Records excerpted from a collection:
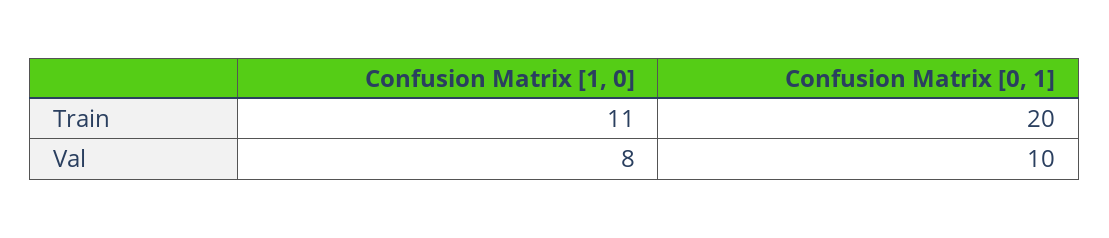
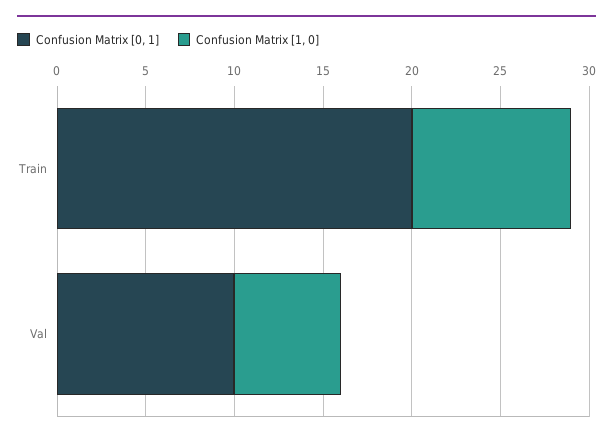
  {
    "Confusion Matrix [1, 0]": {
-     "Train": 11,
+     "Train": 9,
-     "Val": 8
+     "Val": 6
    },
    "Confusion Matrix [0, 1]": {
      "Train": 20,
      "Val": 10
    }
  }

- _Work instruction_
Whenever a line holds "Confusion", it counts; state the total for the records and add nothing.

- _Task response_
2